Le pantalon droit et la veste queue de pie de longueur redingote sont confectionnés
dans une matière tissée en Angleterre (90% mohair et 10% laine) produite pour la grande maison française Dormeuil. La veste dont l’avant est plus court que le dos a un col officier.
La cape est fabriquée dans un tissu anglais 100% laine.
L’ensemble est complété par une chemise au col cassé et un nœud papillon blancs.Biographie de Jean-Claude Poitras
Né à Montréal le 18 juin 1949, Jean-Claude Poitras est un créateur de formes et un designer multidisciplaire qui domine la scène de la mode au Québec depuis plus de 40 ans.
Il habille plusieurs personnalités connues du milieu culturel, comme Andrée Lachapelle, Fabienne Thibault, Clémence Desrochers, Robert Charlebois et Jean-Pierre Ferland.
Les Broderies, par Jeanne Bellavance
Conception des dessins et réalisations des broderies par Jeanne Bellavance, brodeuse professionnelle à Montréal.
Ce travail a nécessité 500 heures, consacrées aux recherches à l’échantillonnage qui définirait les dessins, les coloris et les points, aux sessions d’explications passées avec le patronniste, qui n’avait jamais eu à fournir un travail destiné à être brodé, à la création de tous les dessins devant être reportés sur les diverses parties du patron, aux montages sur métier et, bien sûr, à la réalisation des broderies.
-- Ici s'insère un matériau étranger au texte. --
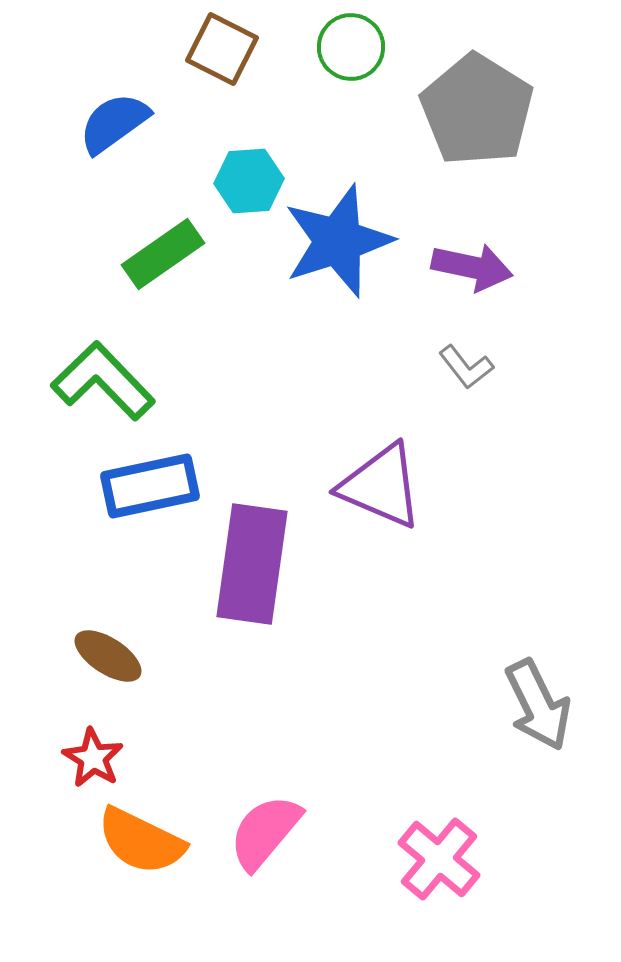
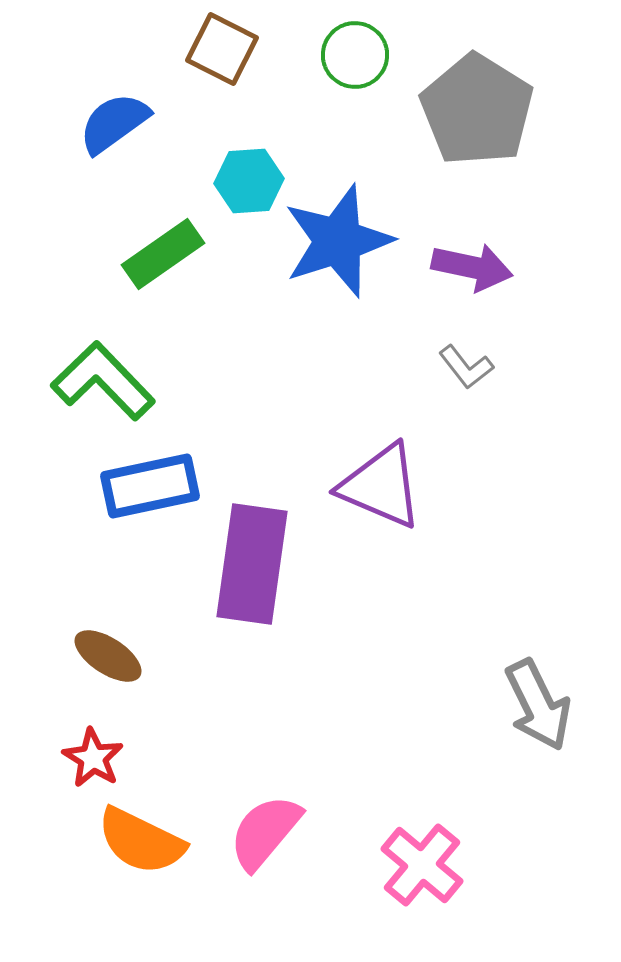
green circle: moved 4 px right, 8 px down
pink cross: moved 17 px left, 6 px down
Aux motifs de rameaux d’olivier tel qu’exigé dans la charte de l’Académie française, les broderies ont été réalisées avec des fils de soie, 3 tons de vert, un ton de jaune et un fil d’or.
Les soies proviennent de la maison française « Aux vers à Soie » fondée à Lyon en 1820, fournisseur des brodeurs qui réalisent des habits d’Académiciens en France. Le fil d’or, qui porte le nom de « Louisor » et qui contient un pourcentage de « vrai or », provient de la maison dorures Louis Mathieu, fondée à Lyon en 1888.
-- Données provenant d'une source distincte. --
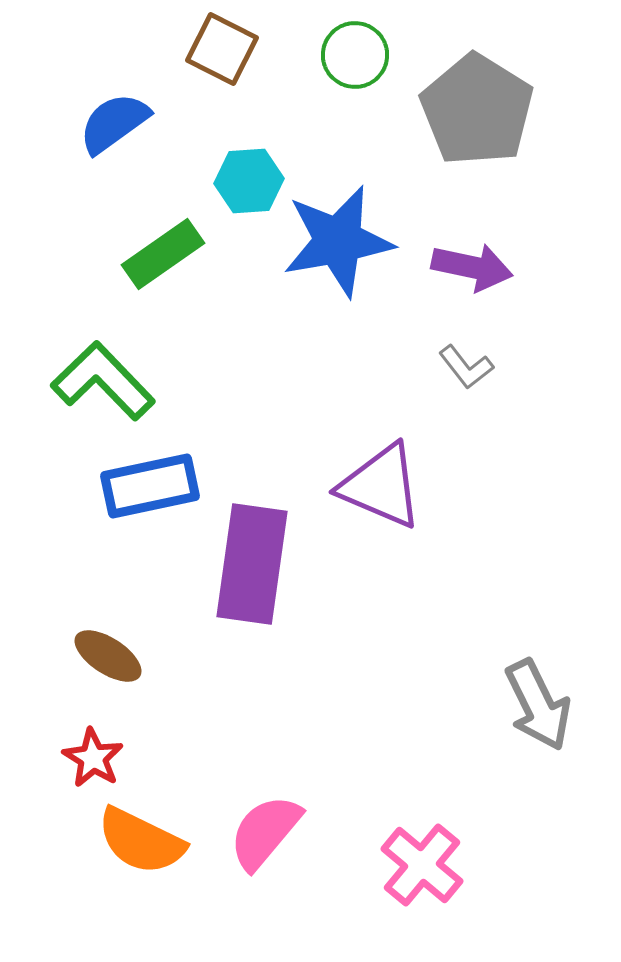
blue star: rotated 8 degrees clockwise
La point de broderie a été fait avec la technique du crochet de Lunéville. Point de chaînette et point tiré. Ce crochet reconnu dans la région de Lunéville en Lorraine est un petit outil utilisé principalement pour les broderies de perles, paillettes et fils dans les maisons de haute couture. Le verbe « lunéviller » et le terme de brodeuse « lunévilleuse » ont disparu des dictionnaires au milieu des années 50. Pourtant ce métier existe toujours et est même encore enseigné.
J’ai étudié en broderie professionnelle à Paris en 2 temps : 6 mois en 1990 au lycée professionnel Ganneron dans le 18ème arrondissement avec Josiane Leclert, qui a su me transmettre sa passion et l’amour du savoir-faire. Puis 4 mois en 1993, au tout début de l’école de broderie Lesage, qui m’a permis d’enrichir mes connaissances dans l’utilisation des matières.
Il était certainement improbable que j’ai à réaliser un habit d’académicien, mon atelier se situant à Montréal, au Québec… Je remercie donc Dany Laferrière d’avoir pris la décision de le faire.
Jeanne Bellavance travaille toujours à Montréal, où elle poursuit ses recherches en broderie tridimensionnelle. Ses expositions de sculptures en tissu brodé connaissent un grand succès.